Only a few weeks ago UFC bantamweight prospect Francisco Rivera (8-2) was hoping to get over the hump and notch his first win in the world’s biggest promotion mixed martial arts promotion. But by the time UFC on FX 4 rolls around on June 22, Rivera might do something few have done and put together a two-fight UFC win streak in about a one-month period.
Before facing Alex Soto on May 15 at UFC on FUEL TV 3 in Fairfax, Va., Rivera had two appearances under the Zuffa banner but came up short on both occasions. Now that he’s able to focus on training full-time, the results have been impressive.
Rivera picked up two knockout wins in Tachi Palace Fights over Brad McDonald (8-2) and Antonio Duarte (15-4). Those performances earned him a return to the UFC, where he dominated Soto for three rounds, almost stopping him on multiple occasions.
“Going into this fight, I knew my striking was going to be way better than his,” Rivera said. “I just wanted to keep it standing until I knock him out or just get the win.”
Although Rivera dropped Soto a few times and looked for the finish, Soto somehow managed to go the distance. Rivera, to his credit, didn’t let his foot off the gas but avoided getting to aggressive and making a mistake.
“Man, he was really tough,” Rivera said of Soto. “Every time I rocked him, he just kept getting up. So I just kept my striking technical and made sure I didn’t blow my wad and get caught in something.”
While his first UFC stint didn’t go well, the experience helped out. This time around, Rivera knew what to expect when it came to weigh-ins, media obligations, and all of the other backstage production routines.
“Yes, most definitely,” he said when asked if his prior UFC experience gave him an edge. “In my last run with the UFC … I broke hand in the first round against Ruben Duran. And I took the Erik Koch [WEC] fight on short notice and that was at featherweight. I was also working a full-time job.”
“I think all of that kind of helped me out this time around. I already felt more comfortable and knew what to expect. I was feeling confident coming off of the two wins at Tachi Palace Fights. I just felt like I was more prepared for this fight.”
Of course, getting into the UFC is one thing, but getting a win is another.
Like a baseball player trying to get their first hit or a basketball player trying to make their first shot of the game, each time you miss the pressure starts to mount. Now with that UFC win under his belt, Rivera knows he won’t have so much weight on his shoulders when he takes on Ken Stone (10-3) at UFC on FX 4 in Atlantic City.
“It’s a relief,” he said. “It’s one of the best feelings in the world getting that first UFC victory. Now I can go in there not worrying about being cut and just do what I do and fight hard.”
Yet with such a big win out of the way, Rivera literally isn’t taking any time to celebrate.

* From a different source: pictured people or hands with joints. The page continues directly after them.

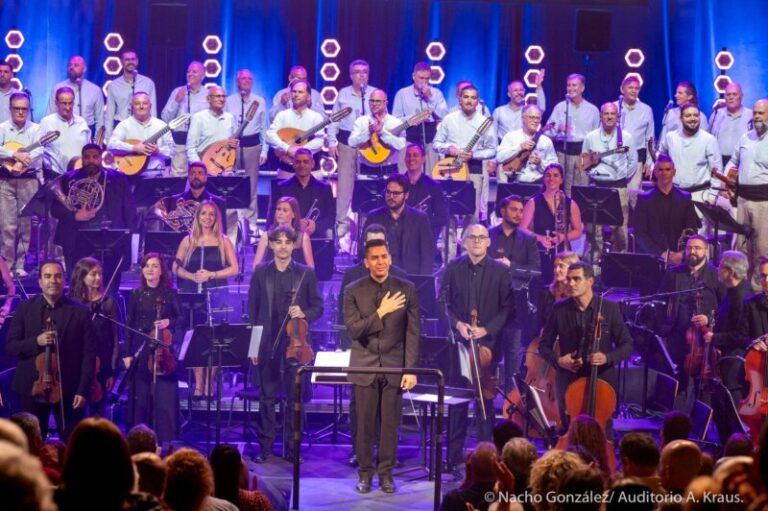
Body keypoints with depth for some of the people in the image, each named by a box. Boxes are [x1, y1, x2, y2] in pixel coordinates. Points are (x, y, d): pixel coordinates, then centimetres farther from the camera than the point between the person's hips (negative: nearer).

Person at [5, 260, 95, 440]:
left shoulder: (80, 312, -2)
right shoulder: (25, 308, 3)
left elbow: (89, 353, -3)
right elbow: (10, 346, 2)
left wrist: (83, 390, -9)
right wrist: (36, 342, -17)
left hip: (69, 390, -1)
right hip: (33, 388, 1)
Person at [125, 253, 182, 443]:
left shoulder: (170, 293, 1)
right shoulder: (136, 295, 4)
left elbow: (180, 318, 7)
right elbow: (129, 325, 5)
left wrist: (169, 322, -15)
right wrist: (128, 353, 1)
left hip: (164, 349, -1)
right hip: (140, 351, 1)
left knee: (165, 397, -5)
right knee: (140, 396, 4)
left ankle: (166, 440, 3)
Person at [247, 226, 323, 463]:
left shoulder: (306, 273, 4)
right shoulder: (260, 273, 6)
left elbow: (317, 307, 6)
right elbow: (253, 310, 7)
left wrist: (304, 313, -16)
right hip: (267, 343, 1)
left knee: (294, 397, 2)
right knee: (267, 397, 5)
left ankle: (292, 448, 11)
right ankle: (265, 447, 13)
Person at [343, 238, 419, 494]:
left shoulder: (406, 289, 2)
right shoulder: (353, 291, 1)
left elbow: (413, 332, 0)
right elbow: (354, 329, -8)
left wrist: (411, 369, -5)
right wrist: (381, 312, -15)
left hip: (394, 367, 0)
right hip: (364, 367, 0)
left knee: (390, 423, 3)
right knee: (365, 423, 3)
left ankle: (386, 473, 14)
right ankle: (365, 473, 14)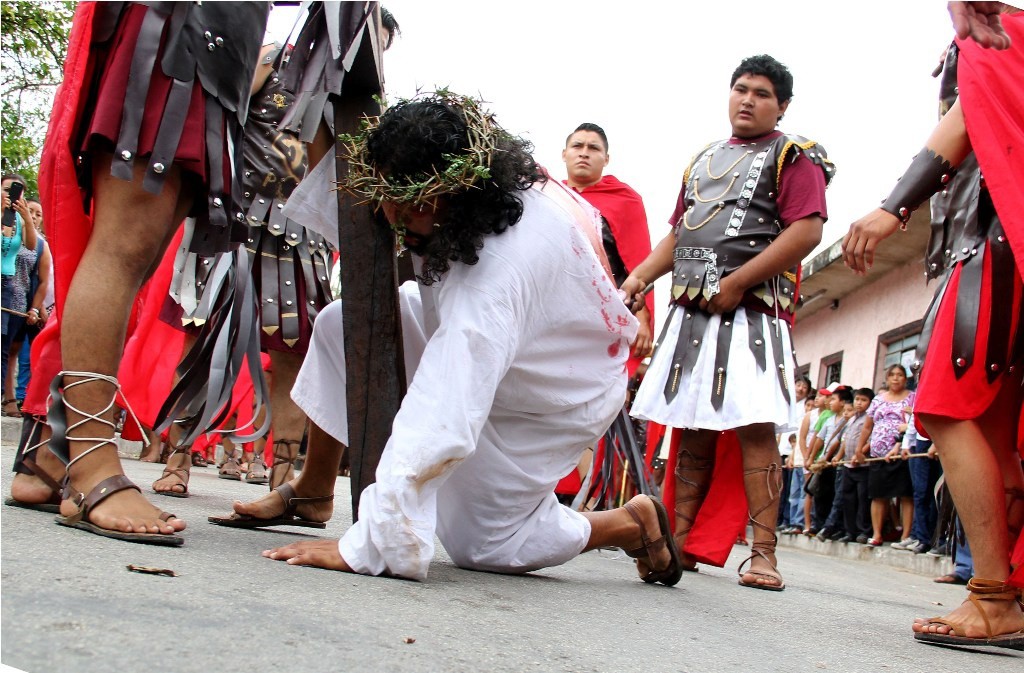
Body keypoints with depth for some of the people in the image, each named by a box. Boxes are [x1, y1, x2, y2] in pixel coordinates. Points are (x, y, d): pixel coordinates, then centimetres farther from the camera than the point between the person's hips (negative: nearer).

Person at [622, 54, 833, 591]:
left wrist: (736, 283, -14)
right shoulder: (703, 160, 25)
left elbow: (806, 230, -10)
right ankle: (678, 542, 8)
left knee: (755, 429, -12)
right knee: (693, 431, 5)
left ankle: (763, 554, -13)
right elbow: (678, 233, 28)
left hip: (751, 311, -6)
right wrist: (639, 276, 10)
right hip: (690, 312, 6)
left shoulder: (794, 156, 4)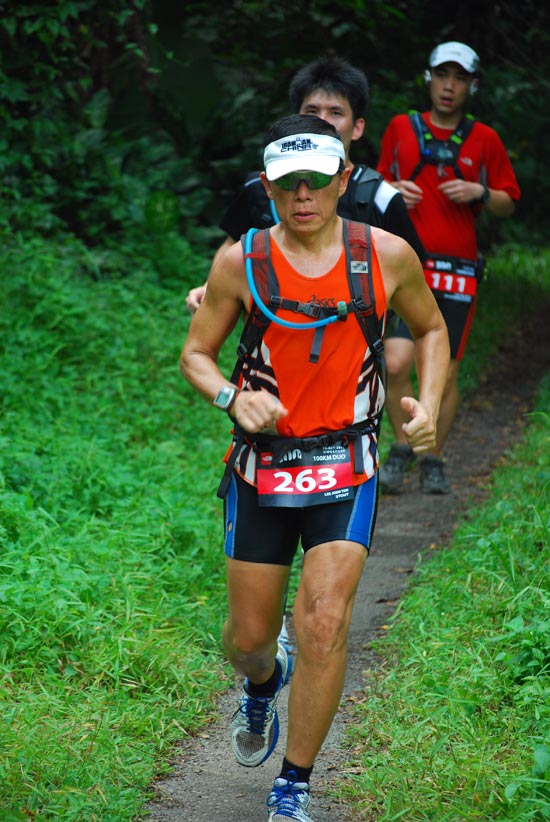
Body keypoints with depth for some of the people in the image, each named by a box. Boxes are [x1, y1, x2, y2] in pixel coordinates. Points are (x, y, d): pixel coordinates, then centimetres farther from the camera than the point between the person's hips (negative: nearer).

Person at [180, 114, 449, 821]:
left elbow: (431, 330, 14)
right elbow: (196, 355, 3)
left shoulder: (387, 255, -5)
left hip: (345, 464, -1)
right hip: (261, 462, 1)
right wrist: (234, 397, -18)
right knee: (248, 637, 8)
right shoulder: (241, 262, -6)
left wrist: (429, 405, -2)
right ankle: (263, 685, 48)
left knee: (323, 625, -15)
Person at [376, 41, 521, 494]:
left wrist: (480, 192, -10)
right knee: (397, 363, -15)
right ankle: (402, 448, 6)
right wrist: (393, 192, -3)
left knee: (446, 374, 4)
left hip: (458, 271, 0)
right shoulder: (401, 128, 7)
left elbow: (508, 204, 10)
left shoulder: (484, 139, 5)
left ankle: (434, 461, 21)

Feeling good mentally and physically, when the opportunity came up to fight Stone on short notice, Rivera took it.
“I went back to training [after the Soto win] and actually felt pretty good,” Rivera said. “I was still going to the gym, keeping my cardio and running. Then they gave me a call about fighting Ken Stone and I was already healed up. So I was back to sparring and training hard and I’m feeling good.

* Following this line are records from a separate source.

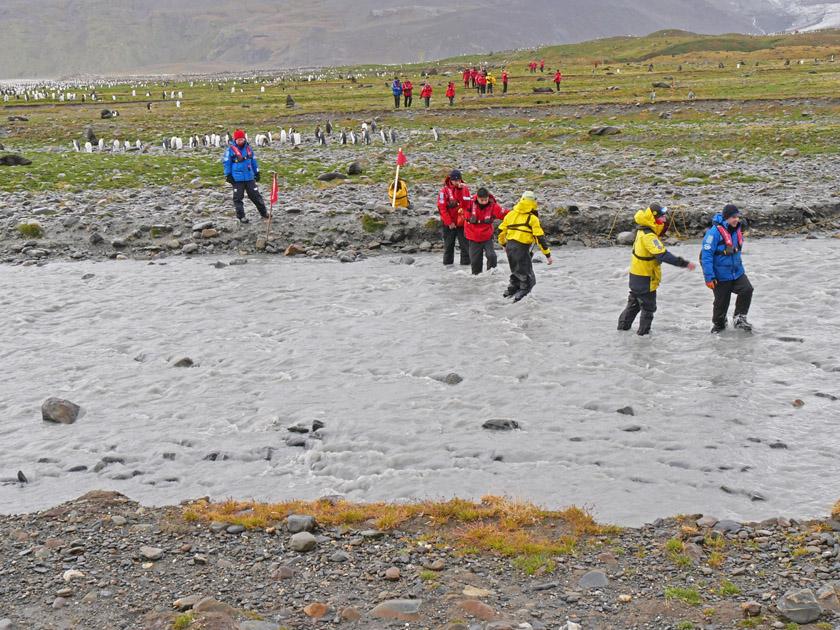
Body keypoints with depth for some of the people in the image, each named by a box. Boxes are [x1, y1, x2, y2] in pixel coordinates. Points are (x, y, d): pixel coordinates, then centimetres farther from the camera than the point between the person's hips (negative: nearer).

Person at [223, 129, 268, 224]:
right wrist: (228, 175, -3)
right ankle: (241, 216, 8)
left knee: (255, 195, 6)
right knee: (238, 198, 0)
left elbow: (254, 161, 19)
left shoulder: (248, 148, 9)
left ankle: (264, 213, 15)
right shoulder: (231, 149, -3)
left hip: (249, 177, 3)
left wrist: (257, 173, 20)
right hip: (237, 178, -3)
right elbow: (226, 163, 1)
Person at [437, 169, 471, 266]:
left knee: (465, 244, -2)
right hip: (449, 224, -1)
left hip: (462, 222, 1)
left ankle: (466, 263, 3)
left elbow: (467, 205, 2)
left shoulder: (465, 189, 4)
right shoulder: (445, 191, -4)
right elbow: (442, 208, -6)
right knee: (448, 245, 7)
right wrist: (449, 222, -10)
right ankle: (447, 263, 17)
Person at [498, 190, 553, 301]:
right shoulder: (533, 218, -6)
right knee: (528, 280, 1)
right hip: (521, 249, -7)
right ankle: (518, 298, -9)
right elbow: (540, 237, -9)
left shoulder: (511, 214, 10)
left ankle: (508, 293, 30)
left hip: (509, 247, 7)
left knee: (516, 275, 26)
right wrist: (548, 254, -5)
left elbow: (501, 230, 17)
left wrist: (504, 244, 34)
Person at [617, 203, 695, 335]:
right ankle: (644, 333, 12)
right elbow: (663, 255, -35)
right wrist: (684, 263, -34)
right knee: (648, 307, 4)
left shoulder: (643, 230, 3)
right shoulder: (648, 236, -28)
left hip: (636, 275, 10)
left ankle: (623, 327, 32)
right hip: (645, 279, -10)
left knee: (633, 304, 23)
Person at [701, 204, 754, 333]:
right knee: (721, 302, 3)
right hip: (721, 275, -6)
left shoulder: (737, 230, 5)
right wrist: (709, 277, -21)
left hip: (737, 272, 6)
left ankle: (739, 318, 2)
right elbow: (706, 255, -19)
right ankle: (718, 324, 28)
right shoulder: (715, 232, -19)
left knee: (747, 289, -15)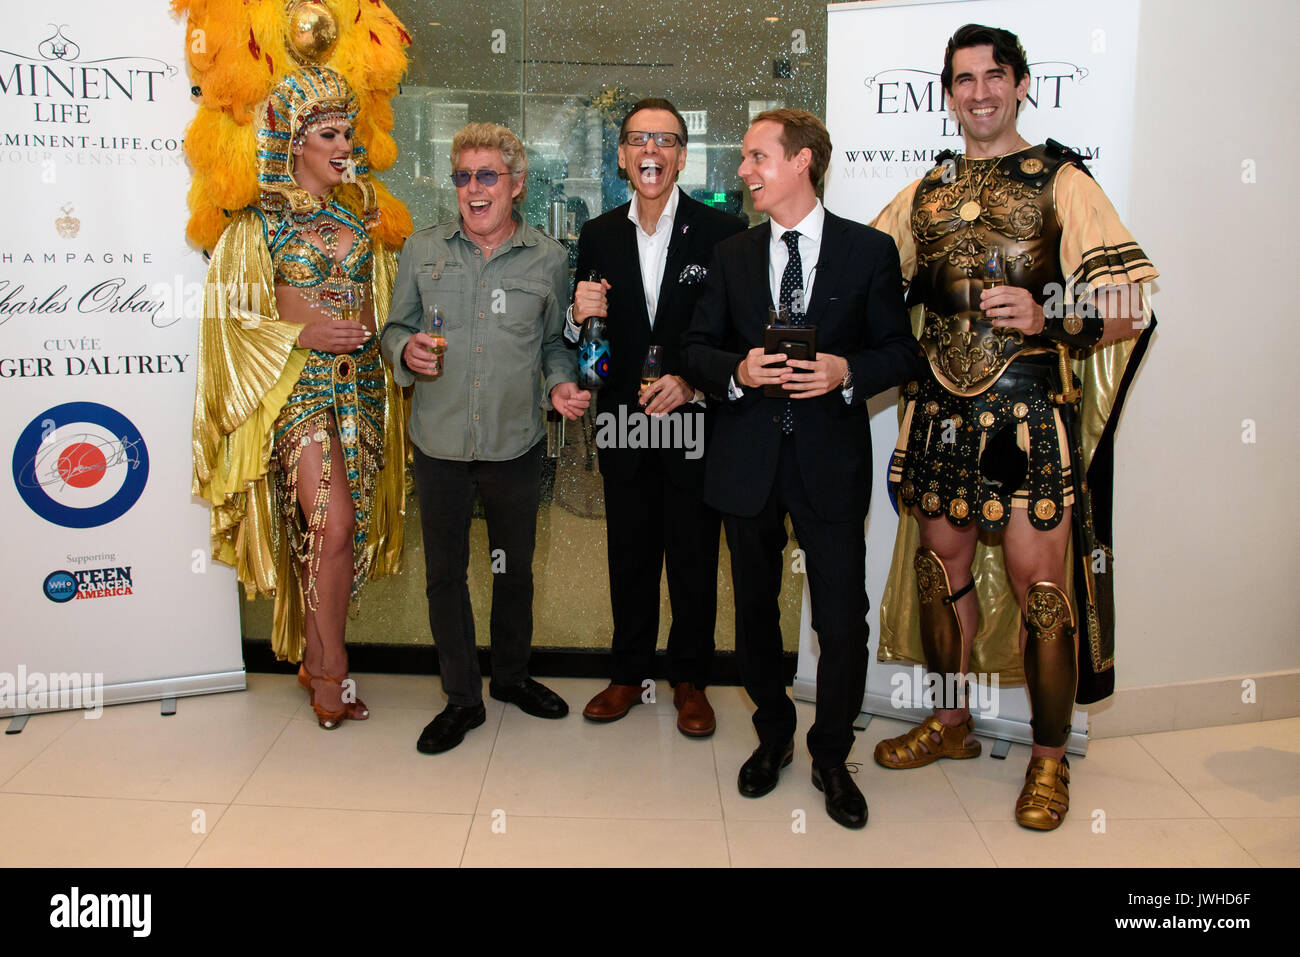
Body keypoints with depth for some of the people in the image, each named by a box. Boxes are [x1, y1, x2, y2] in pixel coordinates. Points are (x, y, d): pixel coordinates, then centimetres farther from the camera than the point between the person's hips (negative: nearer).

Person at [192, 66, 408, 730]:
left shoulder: (359, 207, 13)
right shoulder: (260, 219, -1)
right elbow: (233, 315, -2)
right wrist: (303, 334, -14)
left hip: (361, 382, 5)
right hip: (300, 384, -5)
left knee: (349, 527, 7)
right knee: (334, 526, -13)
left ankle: (314, 658, 23)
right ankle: (331, 671, 4)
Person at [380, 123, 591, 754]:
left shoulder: (548, 259, 0)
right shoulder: (422, 250, 2)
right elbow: (395, 329, 8)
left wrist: (562, 384, -10)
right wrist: (406, 351, -14)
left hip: (516, 443, 0)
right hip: (439, 443, 1)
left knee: (515, 568, 15)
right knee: (444, 572, 9)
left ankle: (511, 675, 39)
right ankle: (462, 698, 26)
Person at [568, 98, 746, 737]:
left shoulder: (722, 233, -5)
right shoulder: (598, 236, 6)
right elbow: (579, 339, 9)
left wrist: (693, 383, -18)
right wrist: (579, 316, -13)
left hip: (695, 421, -3)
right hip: (623, 424, 3)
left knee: (694, 561, 9)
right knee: (629, 556, 13)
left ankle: (690, 680, 27)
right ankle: (629, 673, 30)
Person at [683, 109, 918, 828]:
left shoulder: (870, 250, 1)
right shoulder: (731, 255, 9)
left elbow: (900, 352, 2)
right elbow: (697, 348, 8)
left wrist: (847, 371, -17)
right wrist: (738, 370, -12)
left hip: (831, 459, -2)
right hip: (747, 460, 3)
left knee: (843, 621, 0)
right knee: (755, 612, 14)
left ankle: (831, 757, 23)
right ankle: (772, 736, 36)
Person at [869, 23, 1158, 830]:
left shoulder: (1062, 181, -2)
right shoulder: (926, 191, 12)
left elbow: (1129, 312, -7)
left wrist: (1048, 318, -24)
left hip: (1030, 412, -4)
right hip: (942, 410, 5)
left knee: (1038, 587, -1)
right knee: (940, 568, 12)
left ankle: (1050, 757, 17)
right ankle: (951, 723, 32)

“I’m on a three fight winning streak and feel probably I have in my whole career. I think it’s another good fight I know I can win. Having wins in the UFC back to back can really help my career.”
Rivera isn’t taking Stone lightly. Stone only recently picked up a win to bring a halt to a two-fight losing streak, and Rivera knows as well as anyone that Stone probably can’t afford a setback.
“I know he’s going to come well prepared and well trained, so I’m not going to take him lightly,” Rivera said. “I’m going to come in there, keep my chin down, and let my hands go.”
That being said, Rivera likes the matchup. As a heavy-handed striker with good technique, Rivera expects to have the advantage on the feet. And if Stone tries to take him down, he’s prepared for that. Soto wasn’t able to keep him down and Rivera plans to have similar success against his new opponent.
“I know he’s going to try and shoot to take me down,” Rivera said. “My punches are really, really powerful, so I already know he’s going to try take me down and submit me.”
As a full-time fighter without a side job to worry about, Rivera gets to train three-times a day and seven days a week, helping his wrestling and submission game come along.
Asked about how he stacks up with the rest of the division, he replied, “I’m definitely working on a lot of stuff still. I’m probably one of the hardest punchers in the bantamweight division, but it’s not like I’ll be able to get a knockout every time. I know that’s not going to happen, so I try to use my technical striking to my advantage. My wrestling, my Jiu Jitsu, I work on those every single day. I feel like I’m ready to start taking people down and using my submissions.”